Colleague: So, how was your weekend? Susan and I went to a friend's house on the lake. It was lovely.
You: Let me tell you, this weekend was awesome. My old buddy Bill hadn't darkened the church doors for years now. Well, last night --
Colleague: (interrupting, with a quizzical expression) You have church on Sunday night?
You: (laughing sheepishly) Yeah, we do. (attempting a bit of humor) We do things the old school way, you know, keep the Sabbath day holy! Hee, hee.

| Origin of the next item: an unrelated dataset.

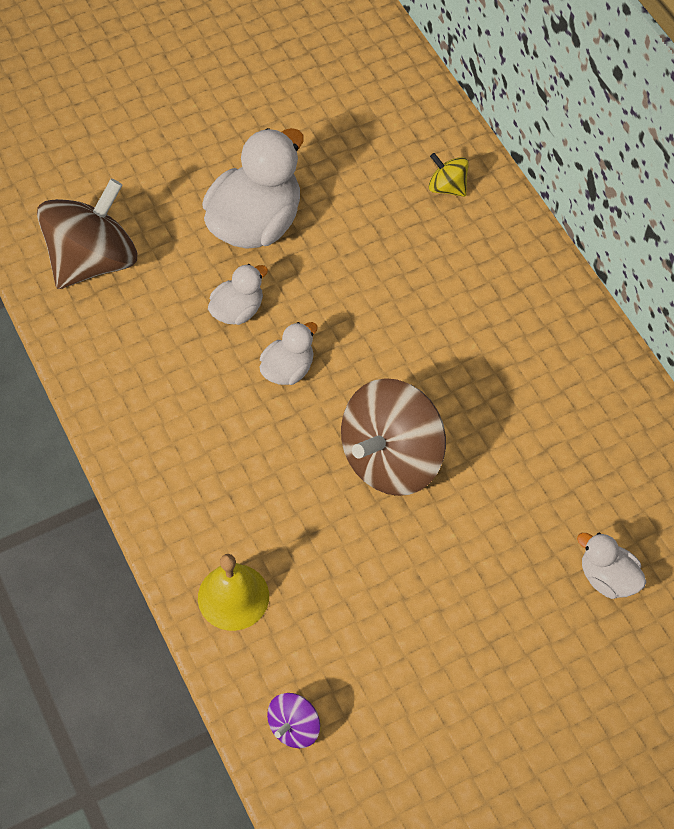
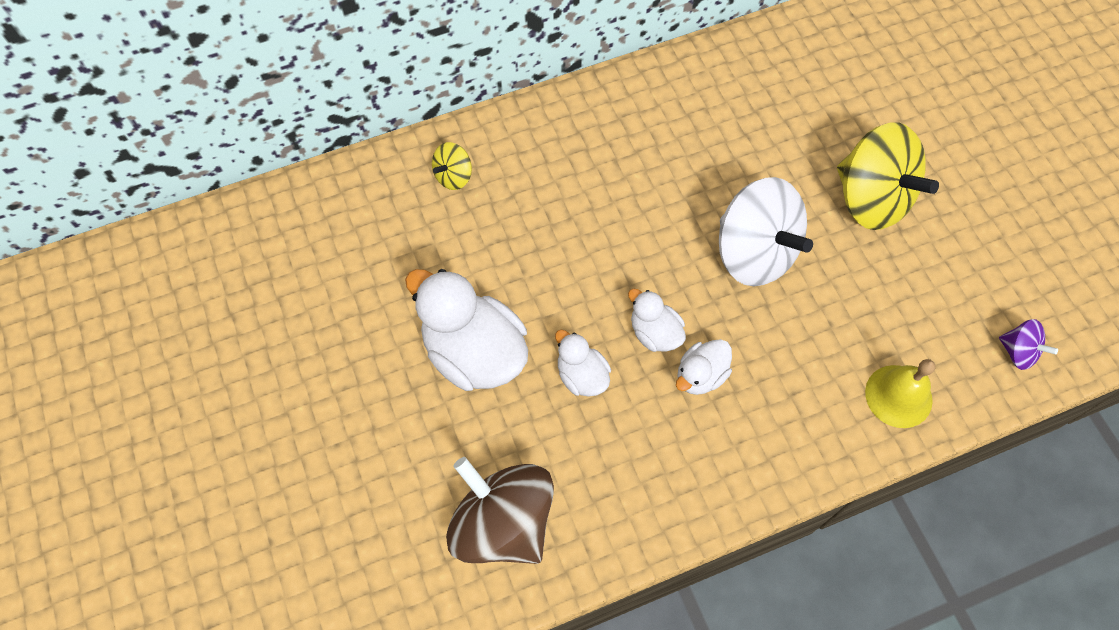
camera: 85 degrees left, 5 degrees up
(391, 459) = (754, 252): brown spinning top -> white spinning top
(477, 580) = (871, 199): none -> yellow spinning top
(607, 578) = (865, 107): white duck -> white duck (700, 375)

Colleague: (narrowing eyes suspiciously) I thought the Sabbath was actually on Saturday. I know a guy, Abraham ben Judah, he's a Jew you know, and he goes to his synagogue --
You: (getting annoyed) Okay, but we're getting off the subject. I was just going to tell you how great my weekend was since my old buddy Bill prayed through at the altar last night. Boy, it was a humdinger of a service. The power of God moved like you'd never seen--
Colleague: (interrupting again) Wait a minute, did you just say he "prayed through"?
You: (taking a bite of your sandwich, answering hesitantly) Yeah . . .

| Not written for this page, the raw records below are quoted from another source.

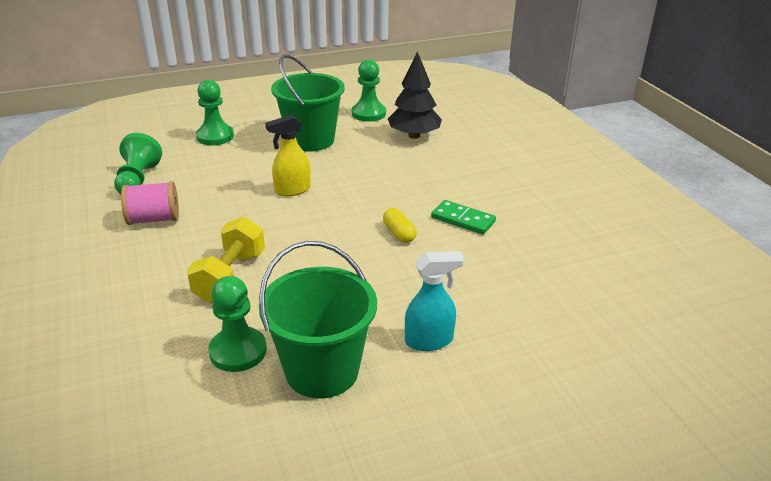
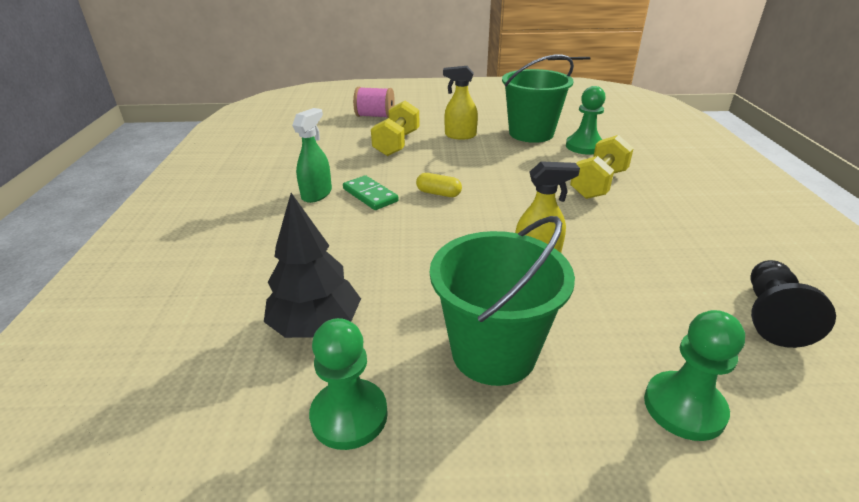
camera: 160 degrees left, 0 degrees up
(138, 180) = (771, 316): green pawn -> black pawn
(154, 219) = (704, 248): pink spool -> pink spool (375, 116)
(399, 233) = (438, 193): yellow capsule -> yellow capsule turned 60 degrees counterclockwise
(429, 341) = (460, 135): turquoise spray bottle -> yellow spray bottle
(504, 303) = (397, 143): none -> yellow dumbbell
(513, 212) = (317, 194): none -> green spray bottle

Colleague: (confused) But what the heck does that mean? He prayed. Okay, I get that. But "prayed through"? Prayed through what? Dude, you're not making any sense.
You: Well, the Holy Ghost . . . see . . . okay. Like, speaking in tongues (observing your colleague's eyes grow wide) . . . ummm. All right, it's like after you haven't prayed in a while, and then you go up to the altar and get really emotional . . . you know what I mean?
Colleague: I'm not getting it.
This is, of course, an imaginary example, but nevertheless one that illustrates the conundrum we as Apostolics face when attempting to use an Apostolic term in mainstream, secular conversation.
Praying Through, In a Nutshell
Apostolics like praying through. The most commonly held definition is the following:
to pray through v. -- To go up to the altar and speak in tongues after not having made any public displays of doing so in the amount of time sufficiently deemed such to "grow cold in the Lord."
If you're an observer to one praying through, it gives you a warm and fuzzy assurance that someone you felt was wayward or "growing cold in the Lord" (another one of our terms) is back on the straight and narrow. If you're the praythroughee, it gives you the warm and fuzzy assurance that not only are you back on the straight and narrow and sufficiently warmed up in the Lord, but that everyone else who would walk up to you and mysteriously say "We're praying for you" is now assured as well and can stop praying for you with such concern.
Don't get me wrong. Praying through is fantastic. I've been both the observer and the praythroughee. Assurance is good for you and all concerned parties. But let's only use the term amongst ourselves to avoid bewildering those unfamiliar with our lingo.